• Assignment: In the entries below, find the line with "Custom Painted Motorhomes Montclair, CA" and the line with "I just F****ing bought my God da". Repeat exactly everything between them, those two lines included, but not the pictures.
>>
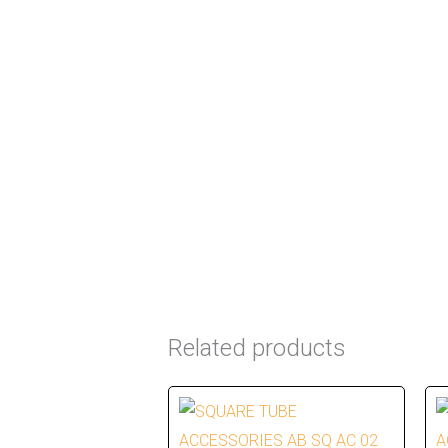
Related products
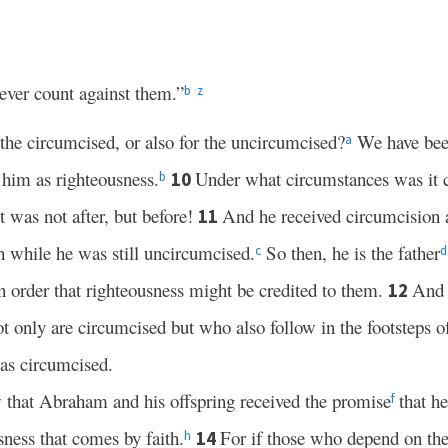
ever count against them.”
b
z
r the circumcised, or also for the uncircumcised?
We have been
a
 him as righteousness.
Under what circumstances was it c
10
b
t was not after, but before!
And he received circumcision as
11
th while he was still uncircumcised.
So then, he is the father
c
d
n order that righteousness might be credited to them.
And 
12
t only are circumcised but who also follow in the footsteps of 
as circumcised.
w that Abraham and his offspring received the promise
that he
f
ness that comes by faith.
For if those who depend on the 
14
h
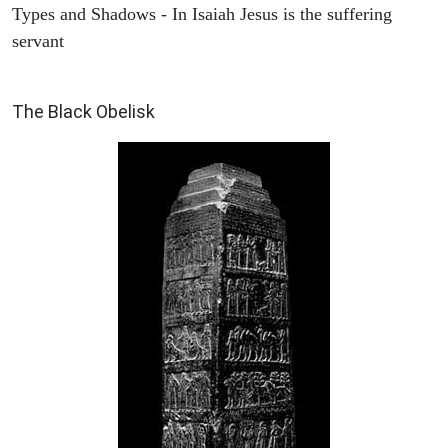
Types and Shadows - In Isaiah Jesus is the suffering
servant
ARCHAEOLOGY
The Black Obelisk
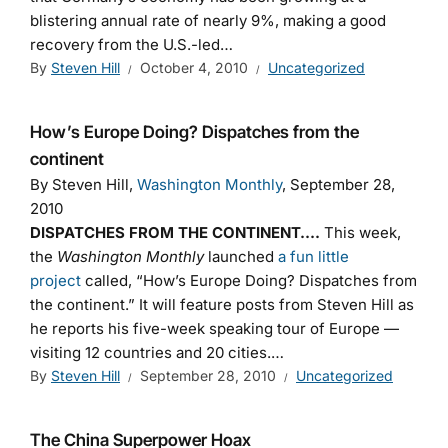
blistering annual rate of nearly 9%, making a good
recovery from the U.S.-led…
By
Steven Hill
October 4, 2010
Uncategorized
How’s Europe Doing? Dispatches from the
continent
By Steven Hill,
Washington Monthly
, September 28,
2010
DISPATCHES FROM THE CONTINENT….
This week,
the
Washington Monthly
launched
a fun little
project
called, “How’s Europe Doing? Dispatches from
the continent.” It will feature posts from Steven Hill as
he reports his five-week speaking tour of Europe —
visiting 12 countries and 20 cities.…
By
Steven Hill
September 28, 2010
Uncategorized
The China Superpower Hoax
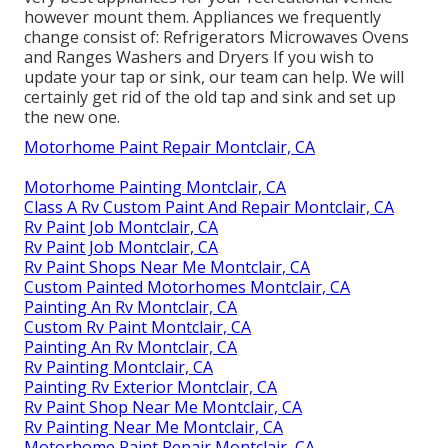
however mount them. Appliances we frequently
change consist of: Refrigerators Microwaves Ovens
and Ranges Washers and Dryers If you wish to
update your tap or sink, our team can help. We will
certainly get rid of the old tap and sink and set up
the new one.
Motorhome Paint Repair Montclair, CA
Motorhome Painting Montclair, CA
Class A Rv Custom Paint And Repair Montclair, CA
Rv Paint Job Montclair, CA
Rv Paint Job Montclair, CA
Rv Paint Shops Near Me Montclair, CA
Custom Painted Motorhomes Montclair, CA
Painting An Rv Montclair, CA
Custom Rv Paint Montclair, CA
Painting An Rv Montclair, CA
Rv Painting Montclair, CA
Painting Rv Exterior Montclair, CA
Rv Paint Shop Near Me Montclair, CA
Rv Painting Near Me Montclair, CA
Motorhome Paint Repair Montclair, CA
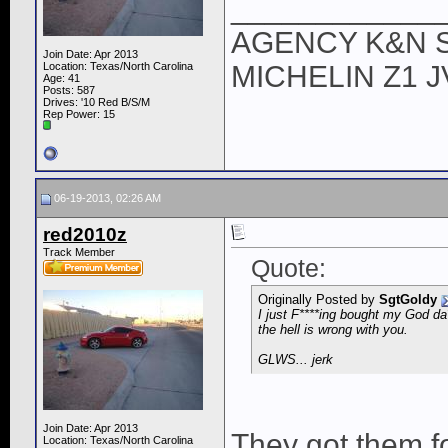
____________
AGENCY K&N 
Join Date: Apr 2013
Location: Texas/North Carolina
MICHELIN Z1 
Age: 41
Posts: 587
Drives: '10 Red B/S/M
Rep Power:
15
06-19-2013, 02:26 AM
red2010z
Track Member
Quote:
Originally Posted by
SgtGoldy
I just F****ing bought my God da
the hell is wrong with you.
GLWS... jerk
Join Date: Apr 2013
They got them f
Location: Texas/North Carolina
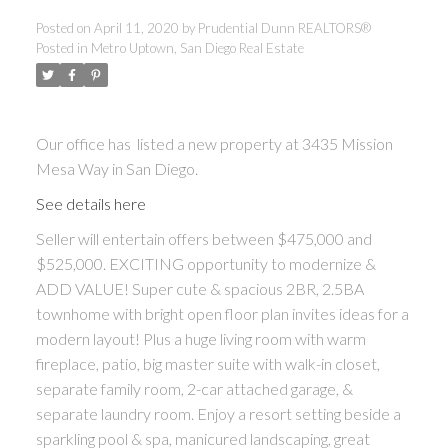
Posted on
April 11, 2020
by
Prudential Dunn REALTORS®
Posted in
Metro Uptown, San Diego Real Estate
Our office has listed a new property at 3435 Mission
Mesa Way in San Diego.
See details here
Seller will entertain offers between $475,000 and
$525,000. EXCITING opportunity to modernize &
ADD VALUE! Super cute & spacious 2BR, 2.5BA
townhome with bright open floor plan invites ideas for a
modern layout! Plus a huge living room with warm
fireplace, patio, big master suite with walk-in closet,
separate family room, 2-car attached garage, &
separate laundry room. Enjoy a resort setting beside a
sparkling pool & spa, manicured landscaping, great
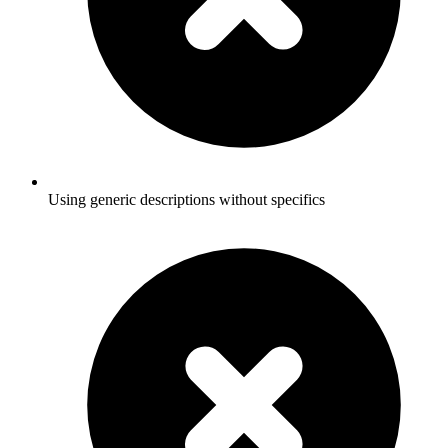
Using generic descriptions without specifics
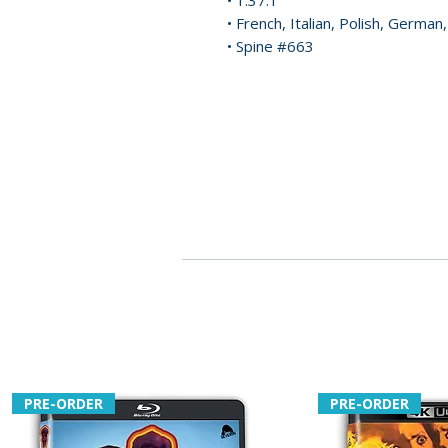
• 1.37:1
• French, Italian, Polish, German
• Spine #663
PRE-ORDER
PRE-ORDER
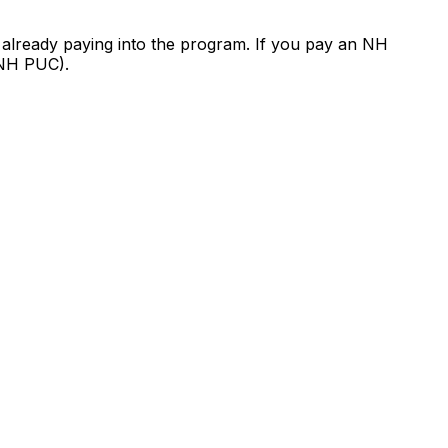
 already paying into the program. If you pay an NH
 (NH PUC).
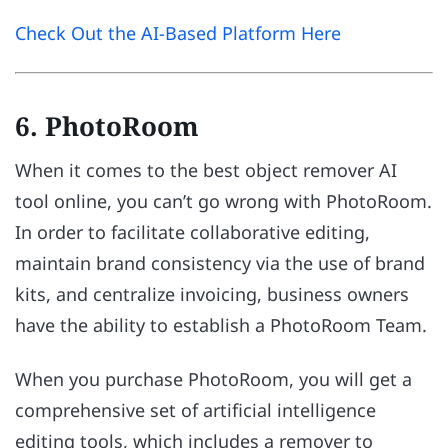
Check Out the AI-Based Platform Here
6. PhotoRoom
When it comes to the best object remover AI
tool online, you can’t go wrong with PhotoRoom.
In order to facilitate collaborative editing,
maintain brand consistency via the use of brand
kits, and centralize invoicing, business owners
have the ability to establish a PhotoRoom Team.
When you purchase PhotoRoom, you will get a
comprehensive set of artificial intelligence
editing tools, which includes a remover to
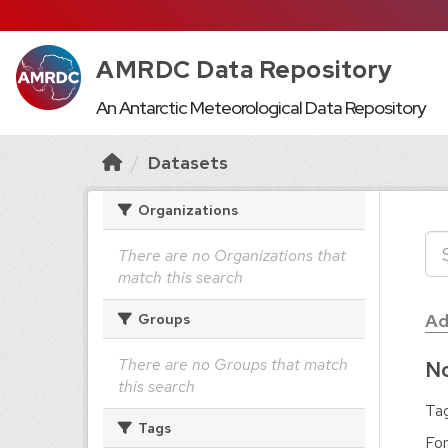
AMRDC Data Repository
An Antarctic Meteorological Data Repository
Datasets
Organizations
There are no Organizations that
match this search
Ad
Groups
There are no Groups that match
No
this search
Tag
Tags
For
<<
• Answer space:
Custom Painted Motorhomes Montclair, CA
Painting An Rv Montclair, CA
Custom Rv Paint Montclair, CA
Painting An Rv Montclair, CA
Rv Painting Montclair, CA
Painting Rv Exterior Montclair, CA
Rv Paint Shop Near Me Montclair, CA
Rv Painting Near Me Montclair, CA
Motorhome Paint Repair Montclair, CA
____________
AGENCY K&N 
Join Date: Apr 2013
Location: Texas/North Carolina
MICHELIN Z1 
Age: 41
Posts: 587
Drives: '10 Red B/S/M
Rep Power:
15
06-19-2013, 02:26 AM
red2010z
Track Member
Quote:
Originally Posted by
SgtGoldy
I just F****ing bought my God da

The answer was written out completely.